Speaking of beverages, we discovered it wasn’t long ago that the state’s Mormon roots made adult beverages hard to come by in Utah. For example, until recently, “private club memberships” were required to enter public bars.

As for take-home liquor, you know you’re not in Wisconsin anymore. Only low-alcohol beer (4 percent maximum) can be sold in grocery stores and convenience stores. For higher-percent-alcohol beers and distilled spirits, one patronizes a “Utah Liquor Agency.”
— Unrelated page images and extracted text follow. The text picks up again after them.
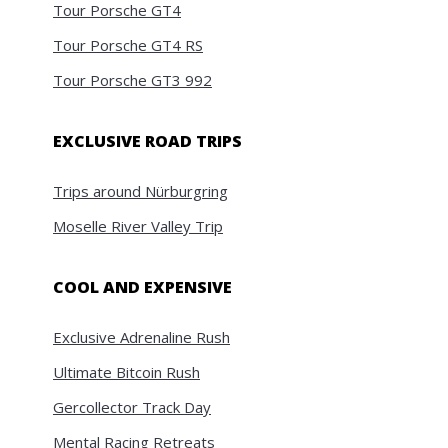
Tour Porsche GT4
Tour Porsche GT4 RS
Tour Porsche GT3 992
EXCLUSIVE ROAD TRIPS
Trips around Nürburgring
Moselle River Valley Trip
COOL AND EXPENSIVE
Exclusive Adrenaline Rush
Ultimate Bitcoin Rush
Gercollector Track Day
Mental Racing Retreats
The Liquor Agency we visited in Kanab was conveniently situated next door to the sheriff’s department and an auto parts store. In addition to distilled liquor the agency sells build-your-own six packs of higher-than-4 percent beers, mostly IPAs and many brewed in Utah.

Final courses

Then there’s the “I never thought I’d eat that” category: roller tamales from a truck stop. These were not nearly as bad as they sound. Roger picked up a couple of these on advice of our daughter, who is a fan. Good hot and not horrible cold the next day (but that might be one of the 11-hour-drive days talking.)

Another great thing about long road trips: talking about food along the way — what we had and things we wanted to cook when we got home. There’s nothing like 12 days of cooler cuisine and restaurant “fairs and flops” to get a home chef inspired about making her own eats again.